I guess you need to enable radio ...

----------

## zervus

 *UberLord wrote:*   

>  *Tim-Erwin wrote:*   
> 
> eth1: Radio is disabled by RF switch.
> 
>  
> ...

 

Exactly. Press the wireless button on your laptop. Works for me the same way. After I load the kernel module the wireless led lights up, but I nevertheless have to press the button to activate it.

----------

## Tim-Erwin

 *zervus wrote:*   

> Press the wireless button on your laptop.

 

Hmm... that's not that easy. Ok, I CAN press it, but nothing happens because it's a software-based switch. There is a program that switches on/off the card when pressing the button, but I did't manage to run it on linux.

Btw I think, that the LED indicates radio activity.

----------

## swimmer

May I ask which kind of laptop you use?

grz

swimmer

----------

## Tim-Erwin

 *swimmer wrote:*   

> May I ask which kind of laptop you use?

 

Of course you may  :Smile:  I've got an "Fujitsu Siemens Amilo M 7400" (Centrino):

- Pentium M 1400MHz

- VGA: Intel Extreme Graphics 2  :Crying or Very sad: 

- Network controller: Intel Corporation PRO/Wireless LAN 2100 3B Mini PCI Adapter (rev 04)

- ...

----------

## Jerem

And what the fucking hell are you using channel 6 instead of 11 ???

Go with standard settings and all will work.

Personnally, I use the ipw2100 and I only set up the essid, ap and key. And it works.

----------

## zervus

It seems like you need to use the fsam4700 kernel module in order to be able to use your wireless button.

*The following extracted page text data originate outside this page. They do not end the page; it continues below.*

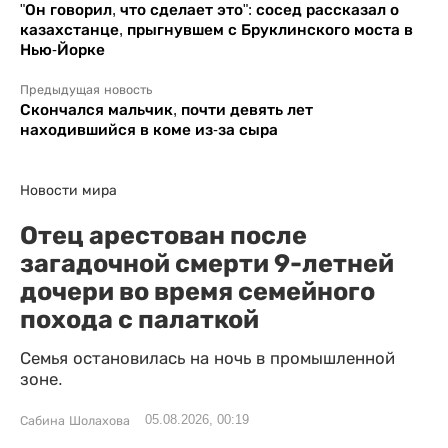
"Он говорил, что сделает это": сосед рассказал о
казахстанце, прыгнувшем с Бруклинского моста в
Нью-Йорке
Предыдущая новость
Скончался мальчик, почти девять лет
находившийся в коме из-за сыра
Новости мира
Отец арестован после
загадочной смерти 9-летней
дочери во время семейного
похода с палаткой
Семья остановилась на ночь в промышленной
зоне.
05.08.2026, 00:19
Сабина Шолахова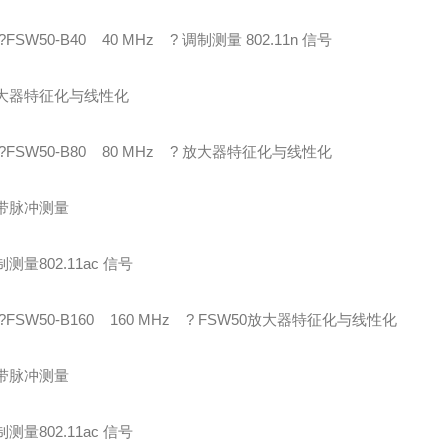
?FSW50-B40 40 MHz ? 调制测量 802.11n 信号
放大器特征化与线性化
S?FSW50-B80 80 MHz ? 放大器特征化与线性化
宽带脉冲测量
制测量802.11ac 信号
?FSW50-B160 160 MHz ? FSW50放大器特征化与线性化
宽带脉冲测量
制测量802.11ac 信号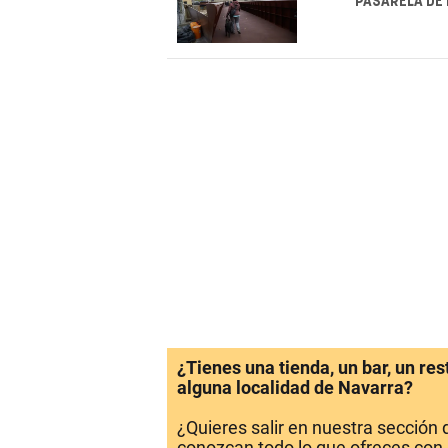
PASARELA DE 
¿Tienes una tienda, un bar, un re
alguna localidad de Navarra?
¿Quieres salir en nuestra sección
conozcan todo lo que ofreces con 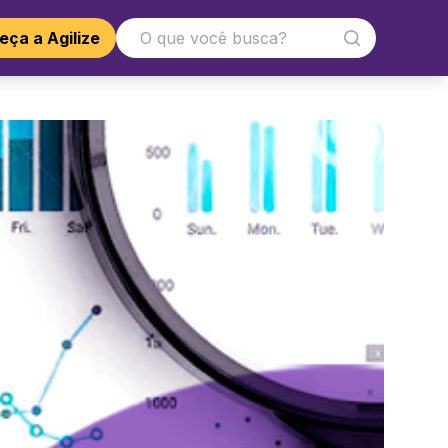
ça a Agilize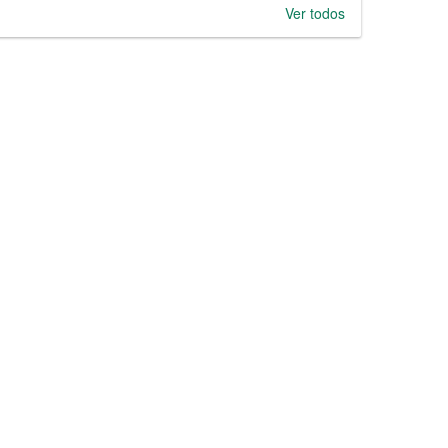
Ver todos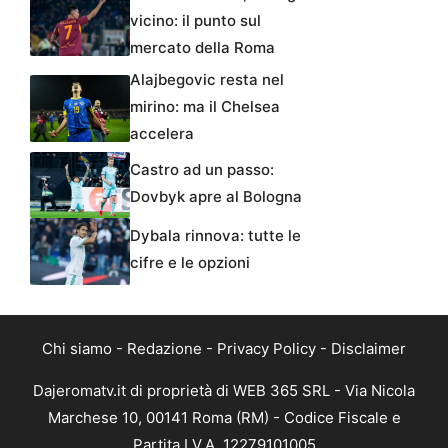
vicino: il punto sul
mercato della Roma
Alajbegovic resta nel
mirino: ma il Chelsea
accelera
Castro ad un passo:
Dovbyk apre al Bologna
Dybala rinnova: tutte le
cifre e le opzioni
Chi siamo
-
Redazione
-
Privacy Policy
-
Disclaimer
Dajeromatv.it di proprietà di WEB 365 SRL - Via Nicola
Marchese 10, 00141 Roma (RM) - Codice Fiscale e
Partita I.V.A. 12279101005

See the last post on this thread for more info.

----------

## butters

Hi, I'm having the same problem:

ieee80211_crypt: registered algorithm 'NULL'

ipw2100: Intel(R) PRO/Wireless 2100 Network Driver, 1.1.0

ipw2100: Copyright(c) 2003-2004 Intel Corporation

ACPI: PCI Interrupt 0000:01:03.0[A] -> Link [LNKB] -> GSI 5 (level, low) -> IRQ

5

ipw2100: Detected Intel PRO/Wireless 2100 Network Connection

eth1: Radio is disabled by RF switch.

ieee80211_crypt: registered algorithm 'WEP'

ieee80211_crypt: registered algorithm 'CCMP'

ieee80211_crypt: registered algorithm 'TKIP'

But either I don't have a "wireless button" or I'm too stupid to release I do.  I have a Dell Inspiron 500m (similar to 600m but with integrated graphics).

----------

## Tim-Erwin

The fsam7400-Module did it for me. It is made for Fujitsu Siemens Amilo M 7400 in fact but perhaps you can use it too. Just give it a try.

- Load the module from http://zwobbl.homelinux.net/pub/

- go to the download location, type "tar -xzf fsam7400-0.4.0.tar.gz" (at the moment the best version)

- enter the new directory "cd fsam7400-0.4.0"

- type "make && make install"

- load the module with "modprobe fsam7400"

Now you are ready. If it works for your Laptop you enable radio by typing "echo 1 > /proc/driver/wireless/radio" (a "0" for switching it off).

Thanks to zervus for the useful tip.

Greets, Tim-Erwin

----------

## biatch0

Does anyone know of a program similar to fsam7400 that works for other 2100/2200BG cards? I've got an ASUS m5200, with a clean install of gentoo... and for some reason I decided to FN+F2. I don't look forward to installing Windows then reinstalling gentoo just to enable wireless again   :Shocked:   :Shocked:   :Shocked: 

----------